Second, the incidence of catastrophic health expenditure, derived using the budget share approach from the health survey without adjusting for the measurement error, was overestimated by at least 15%. Overestimation was observed across the sociodemographic characteristics. The intensity of CHE was also overestimated by about 25% in the country. The level of overestimation in both the incidence and intensity of CHE varied across the states of India. In the states of Haryana, Karnataka, Telangana, and Kerala, the overestimation in the intensity of CHE was over 25%.

Third, the level of overestimation in the incidence and the intensity of CHE was found to be high even with the capacity-to-pay approach. The level of overestimation in the incidence of CHE using the CTP approach was 29% and varied considerably across the household characteristics. A wide variation in the incidence and intensity of CHE was observed across the states of India. The overestimation in the intensity of CHE using the CTP approach was higher in the states of Karnataka, Haryana, Himachal Pradesh, and Uttarakhand.

Finally, the predictors of the adjusted and unadjusted CHE remained similar. However, using both the approaches of estimating CHE, the predicted probabilities of incurring CHE were significantly higher before adjusting than after adjusting CHE across the selected sociodemographic characteristics.

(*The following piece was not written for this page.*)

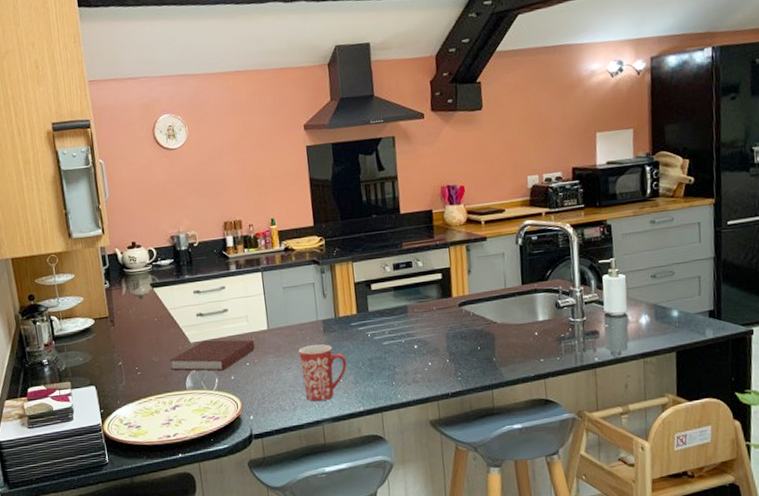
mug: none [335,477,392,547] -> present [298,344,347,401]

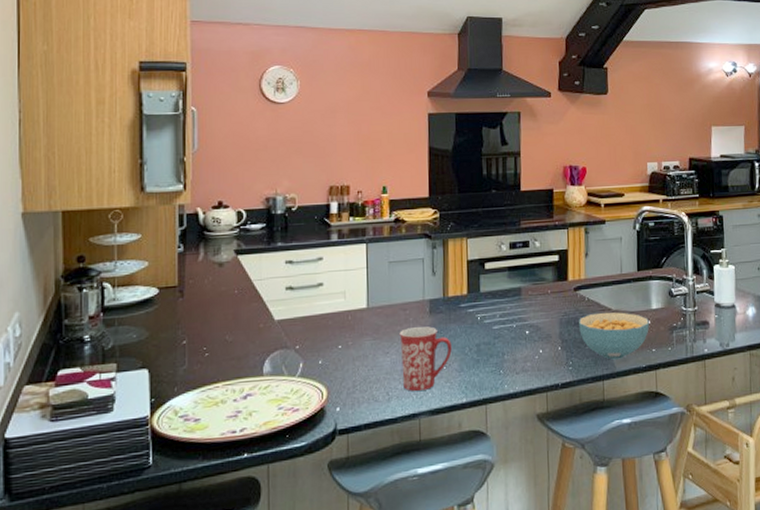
notebook: present [169,340,255,371] -> none [246,318,351,354]
cereal bowl: none [465,325,536,370] -> present [579,312,649,360]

Our results demonstrate that the NSS-based health surveys in India underestimate the consumption expenditure, which means that the estimates require adjusting to accurately estimate CHE. If the underestimation is not adjusted, it leads to overestimation of CHE. The use of both the budget share and the CTP approaches yielded similar inferences. In this context, many earlier estimates are possibly overestimated as, to our knowledge, none of the previous studies have addressed this issue.

Conclusion

Our analysis is illustrative and suggests the need to understand the data gap in the health surveys. While adjusting for underestimation is a temporary fix, it is suggested that the disaggregated version of the consumption schedule be integrated in the health surveys. The abridged consumption schedule of NSS has already been integrated into the IHDS and the LASI surveys—two of the nationally representative large-scale surveys in India (Desai et al. 20112012; IIPS et al. 2020). Unfortunately, NSS’s own health survey does not integrate the consumption schedule. Canvassing a small set of disaggregated questions on household consumption will likely take no more than 10 min, and this practice is already in place in many other population-based surveys. Doing so will also help us estimate the food expenditure, a necessity to estimate CHE using the CTP approach. At present, there is no data on food expenditure, and researchers often cite non-availability of data as a limitation to compute CHE using the CTP approach in health surveys. We conclude that researchers need to be aware that the estimates of CHE derived from the health survey data conducted by the NSS need to be adjusted for underestimation of consumption expenditure to provide reliable estimates of CHE in India. Furthermore, the NSS health surveys should include disaggregated questions on consumption expenditure to help provide better CHE estimates for policy formulation.